Lavinia Fenton

1708 – 1760

What I love about Greenwich is that whatever cliche you care to mention, we have an example of it somewhere. Lavinia Fenton is 18th Century ‘actresses’ personified (child prostitute to duchess with a spot of acting in between) and it’s very pleasing to know that she once walked at least one or two of the streets we know today (no – not that kind of walk – by that time she was most definitely in “respectable” mode.

There is, of course, as with all stories of this nature, a questionable lineage. She was brought up by her mother’s husband, but it’s unlikely he was her real father – that honour probably going to a sailor (see what I mean about cliche?) called Beswick.

These were saucy days – where London was a dangerous and exhilarating world full of coffee houses, silks, satins, grand buildings – and footpads, murderers, cozeners, whores, drinking and gambling dens. She became a child prostitute (there were hundreds, perhaps thousands of filles-de-joie in those days – it’s worth taking a peek at a copy of the slightly later quarter-million seller Harris’s Lists of Covent Garden Ladies which was literally a catalogue of hookers – what they looked like, where they lived and what they would do, including ‘specialities’ of eye-popping inventiveness – any notions of genteel history fly right out of the window…) but really made her (stage) name as an actress.

As Lavinia Fenton she played Monimia in Thomas Otway’s The Orphan in 1726 at the Haymarket Theatre, and then moved onto Lincoln’s Inn Fields where she joined a theatre company and became quite a starlet – mainly with the gentlemen. It wasn’t that she was particularly beautiful, but she was vivacious (why aren’t people described as ‘vivacious’ any more?) had a good figure and could sing well

Her big moment came with the still-performed (though more often as the inspiration for Brecht/Weil’s Threepenny Opera) Beggars Opera by John Gay. No one was interested in any of the other poor sods in the show – all the notices raved about her portrayal of Polly Peachum and she became almost synonymous with the role.

Audiences went mad, buying up all the souvenirs they could – mezzo-tint drawings, ‘biographies’ – and the lyrics of her songs printed on ladies fans (I wonder if they have one in the Fan Museum..?)

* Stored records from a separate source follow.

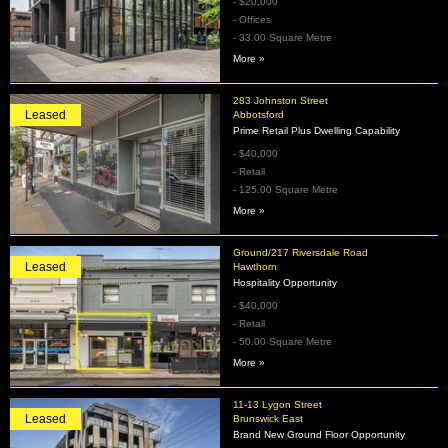
- $20,000
- Offices
- 33.00 Square Metre
More »
283 Johnston Street
Leased
Abbotsford
Prime Retail Plus Dwelling Capability
- $40,000
- Retail
- 125.00 Square Metre
More »
Ground/217 Riversdale Road
Leased
Hawthorn
Hospitality Opportunity
- $40,000
- Retail
- 50.00 Square Metre
More »
11-13 Lygon Street
Leased
Brunswick East
Brand New Ground Floor Opportunity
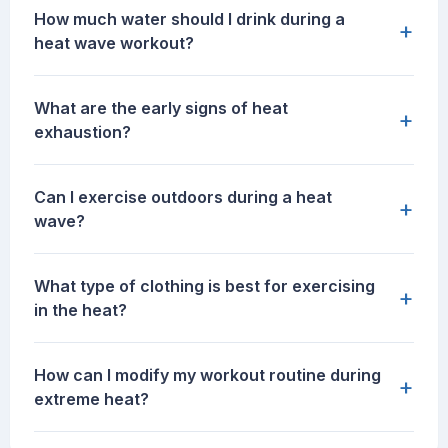
How much water should I drink during a
+
heat wave workout?
What are the early signs of heat
+
exhaustion?
Can I exercise outdoors during a heat
+
wave?
What type of clothing is best for exercising
+
in the heat?
How can I modify my workout routine during
+
extreme heat?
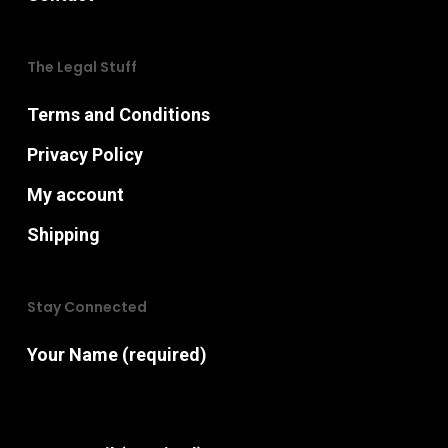
The Legal Stuff
Terms and Conditions
Privacy Policy
My account
Shipping
Stay Connected
Your Name (required)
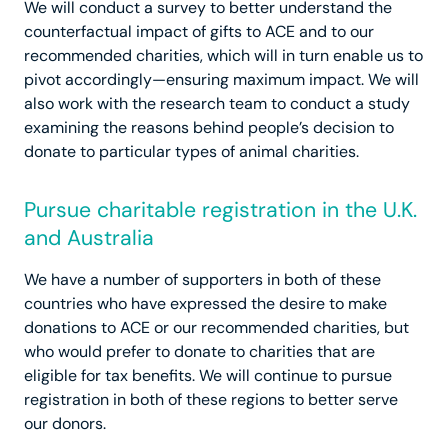
We will conduct a survey to better understand the
counterfactual impact of gifts to ACE and to our
recommended charities, which will in turn enable us to
pivot accordingly—ensuring maximum impact. We will
also work with the research team to conduct a study
examining the reasons behind people’s decision to
donate to particular types of animal charities.
Pursue charitable registration in the U.K.
and Australia
We have a number of supporters in both of these
countries who have expressed the desire to make
donations to ACE or our recommended charities, but
who would prefer to donate to charities that are
eligible for tax benefits. We will continue to pursue
registration in both of these regions to better serve
our donors.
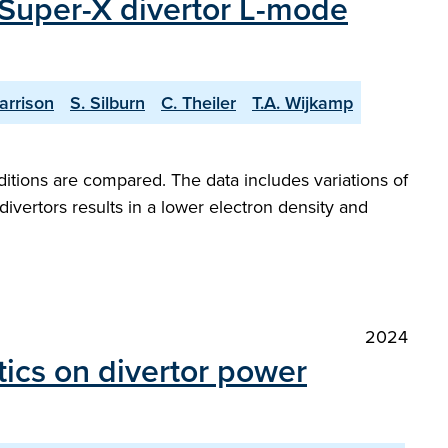
 Super-X divertor L-mode
arrison
S. Silburn
C. Theiler
T.A. Wijkamp
itions are compared. The data includes variations of
ivertors results in a lower electron density and
2024
tics on divertor power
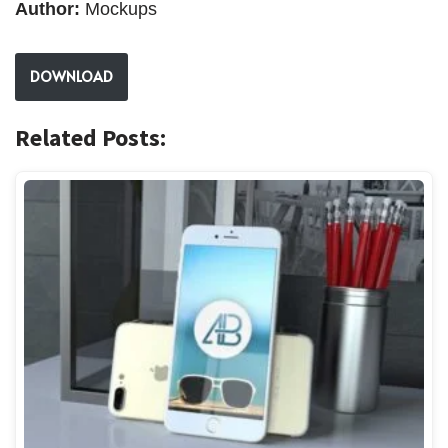
Author:
Mockups
DOWNLOAD
Related Posts:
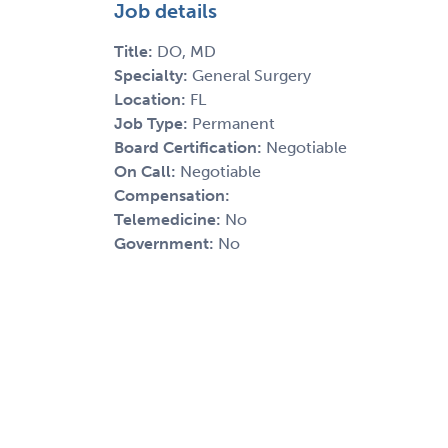
Job details
Title:
DO, MD
Specialty:
General Surgery
Location:
FL
Job Type:
Permanent
Board Certification:
Negotiable
On Call:
Negotiable
Compensation:
Telemedicine:
No
Government:
No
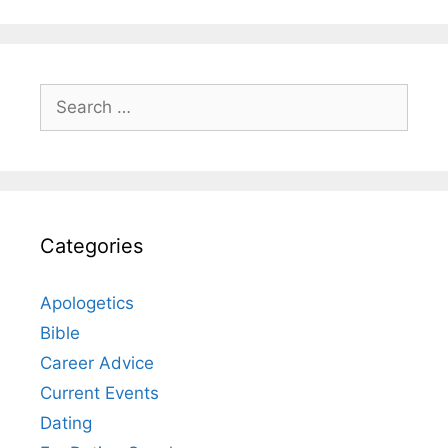
Search
for:
Categories
Apologetics
Bible
Career Advice
Current Events
Dating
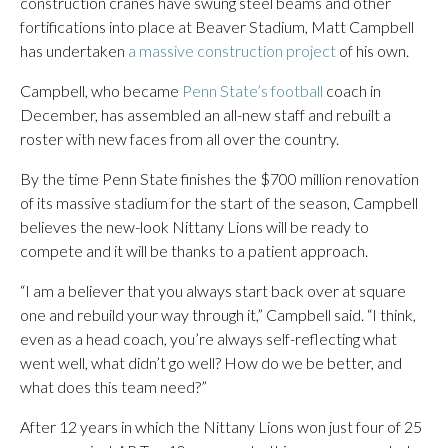
construction cranes have swung steel beams and other
fortifications into place at Beaver Stadium, Matt Campbell
has undertaken
a massive construction project
of his own.
Campbell, who became
Penn State’s football
coach in
December, has assembled an all-new staff and rebuilt a
roster with new faces from all over the country.
By the time Penn State finishes the $700 million renovation
of its massive stadium for the start of the season, Campbell
believes the new-look Nittany Lions will be ready to
compete and it will be thanks to a patient approach.
“I am a believer that you always start back over at square
one and rebuild your way through it,” Campbell said. “I think,
even as a head coach, you’re always self-reflecting what
went well, what didn’t go well? How do we be better, and
what does this team need?”
After 12 years in which the Nittany Lions won just four of 25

There was one fan in particular, of the supporter-variety, Charles Paulet, who became really obsessed. The fact that he was the 3rd Duke of Bolton probably made the attention a bit more palatable but he was hardly a catch looks-wise. Much older than her, in Hogarth’s painting of a performance of the show, he is the creepy bloke watching her intently from the box in full stalker-fashion. The flesh crawls even more when you know that this particular performance was taking place in Newgate Prison.

It was the talk (though hardly scandal – everyone was at it) of the town but she knew which side her crumpets were buttered and, after several revivals of the show, she moved in with him. He married her as soon as his wife died. They had three illegitimate children.

So what’s the connection with Greenwich? Well, she survived her husband and came to live at Westcombe House. This is not, of course, John Julius Angerstein’s Woodlands; it was an earlier building. I think there’s a painting of it in The Spread Eagle restuarant. She spent the rest of her life living grandly as a Duchess, and when she died was buried in St Alfege’s Church. I’m not sure where her grave is; I assume it’s in the crypt with Thomas Tallis and General Wolfe, but if anyone knows for sure, I’d like to know.

We don’t have any real reminders of her in Greenwich, which is a shame – a nice statue of her as Polly Peachum would be a welcome feminine addition to a largely masculine bunch of sculptures here – but there is, inexplicaby, a Rua Lavinia Fenton in Sao Paulo and a Lavinia Fenton suite in a hotel in Basingstoke.